Bacterial finite-size effects for population expansion under flow
Starts 15 May 2017 14:30
Ends 15 May 2017 15:30
Central European Time
Central Area, 2nd floor, old SISSA building
Via Beirut, Trieste
For organisms living in a liquid ecosystem, flow and flow gradients have a dual role as they transport nutrient while, at the same time, dispersing the individuals. In absence of flow and under homogeneous conditions, the growth of a population towards an empty region is usually described by a reaction-diffusion equation. The effect of fluid flow is not yet well understood and the interplay between transport of individuals and growth opens a wide scenario of possible behaviors. In this work, we study experimentally the dynamics of non-motile E. coli bacteria colonies spreading inside rectangular channels, in PDMS microfluidic devices.
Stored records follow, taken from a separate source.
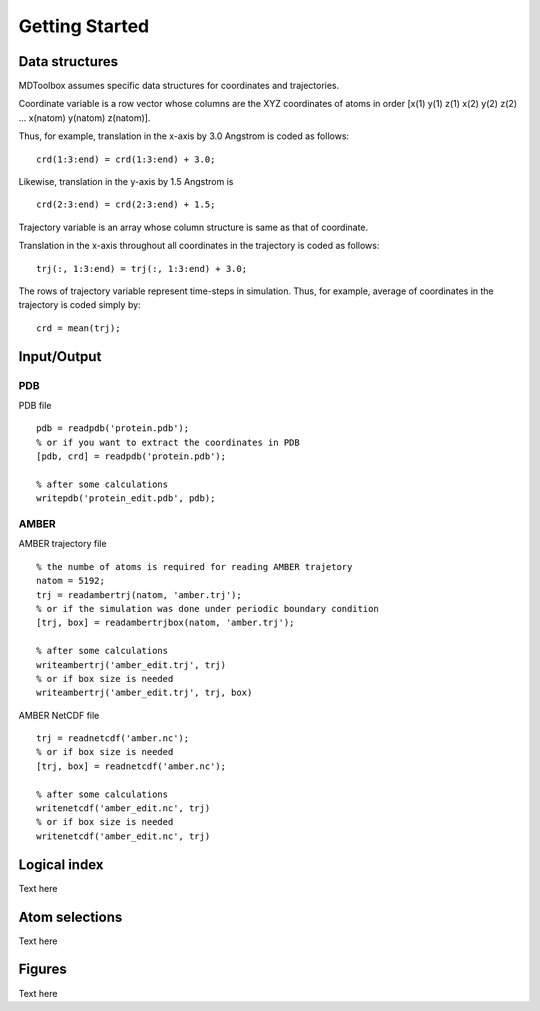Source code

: .. getting_started
.. highlight:: matlab

Getting Started
==================================

Data structures
----------------------------------

MDToolbox assumes specific data structures for coordinates and
trajectories. 

Coordinate variable is a row vector whose columns are the XYZ 
coordinates of atoms in order [x(1) y(1) z(1) x(2) y(2) z(2)
\.\.\. x(natom) y(natom) z(natom)]. 

Thus, for example, translation in the x-axis by 3.0 Angstrom is
coded as follows:
::
  
  crd(1:3:end) = crd(1:3:end) + 3.0;

Likewise, translation in the y-axis by 1.5 Angstrom is
::
  
  crd(2:3:end) = crd(2:3:end) + 1.5;

Trajectory variable is an array whose 
column structure is same as that of coordinate. 

Translation in the x-axis throughout all coordinates in the trajectory
is coded as follows: 
::
  
  trj(:, 1:3:end) = trj(:, 1:3:end) + 3.0;

The rows of trajectory variable represent time-steps in
simulation. Thus, for example, average of coordinates in the
trajectory is coded simply by: 
::
  
  crd = mean(trj);

Input/Output
----------------------------------

PDB
^^^

PDB file
::
  
  pdb = readpdb('protein.pdb');
  % or if you want to extract the coordinates in PDB
  [pdb, crd] = readpdb('protein.pdb');
  
  % after some calculations
  writepdb('protein_edit.pdb', pdb);

AMBER
^^^^^

AMBER trajectory file
::
  
  % the numbe of atoms is required for reading AMBER trajetory  
  natom = 5192;
  trj = readambertrj(natom, 'amber.trj');
  % or if the simulation was done under periodic boundary condition
  [trj, box] = readambertrjbox(natom, 'amber.trj');
  
  % after some calculations
  writeambertrj('amber_edit.trj', trj)
  % or if box size is needed
  writeambertrj('amber_edit.trj', trj, box)

AMBER NetCDF file
::
  
  trj = readnetcdf('amber.nc');
  % or if box size is needed
  [trj, box] = readnetcdf('amber.nc');
  
  % after some calculations
  writenetcdf('amber_edit.nc', trj)
  % or if box size is needed
  writenetcdf('amber_edit.nc', trj)

Logical index
----------------------------------

Text here

Atom selections
----------------------------------

Text here

Figures
----------------------------------

Text here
By use of a fluorescent microscope we analyze the dynamics of the population density subjected to different co- and counter-flow conditions and shear rates. A simple model incorporating growth, dispersion and drift of finite size beads is able to explain the experimental findings. This indicates that models based on the Fisher-Kolmogorov-Petrovsky-Piscounov equation (FKPP) may have to be supplemented with bacterial finite-size effects in order to be able to accurately reproduce experimental results for population spatial growth.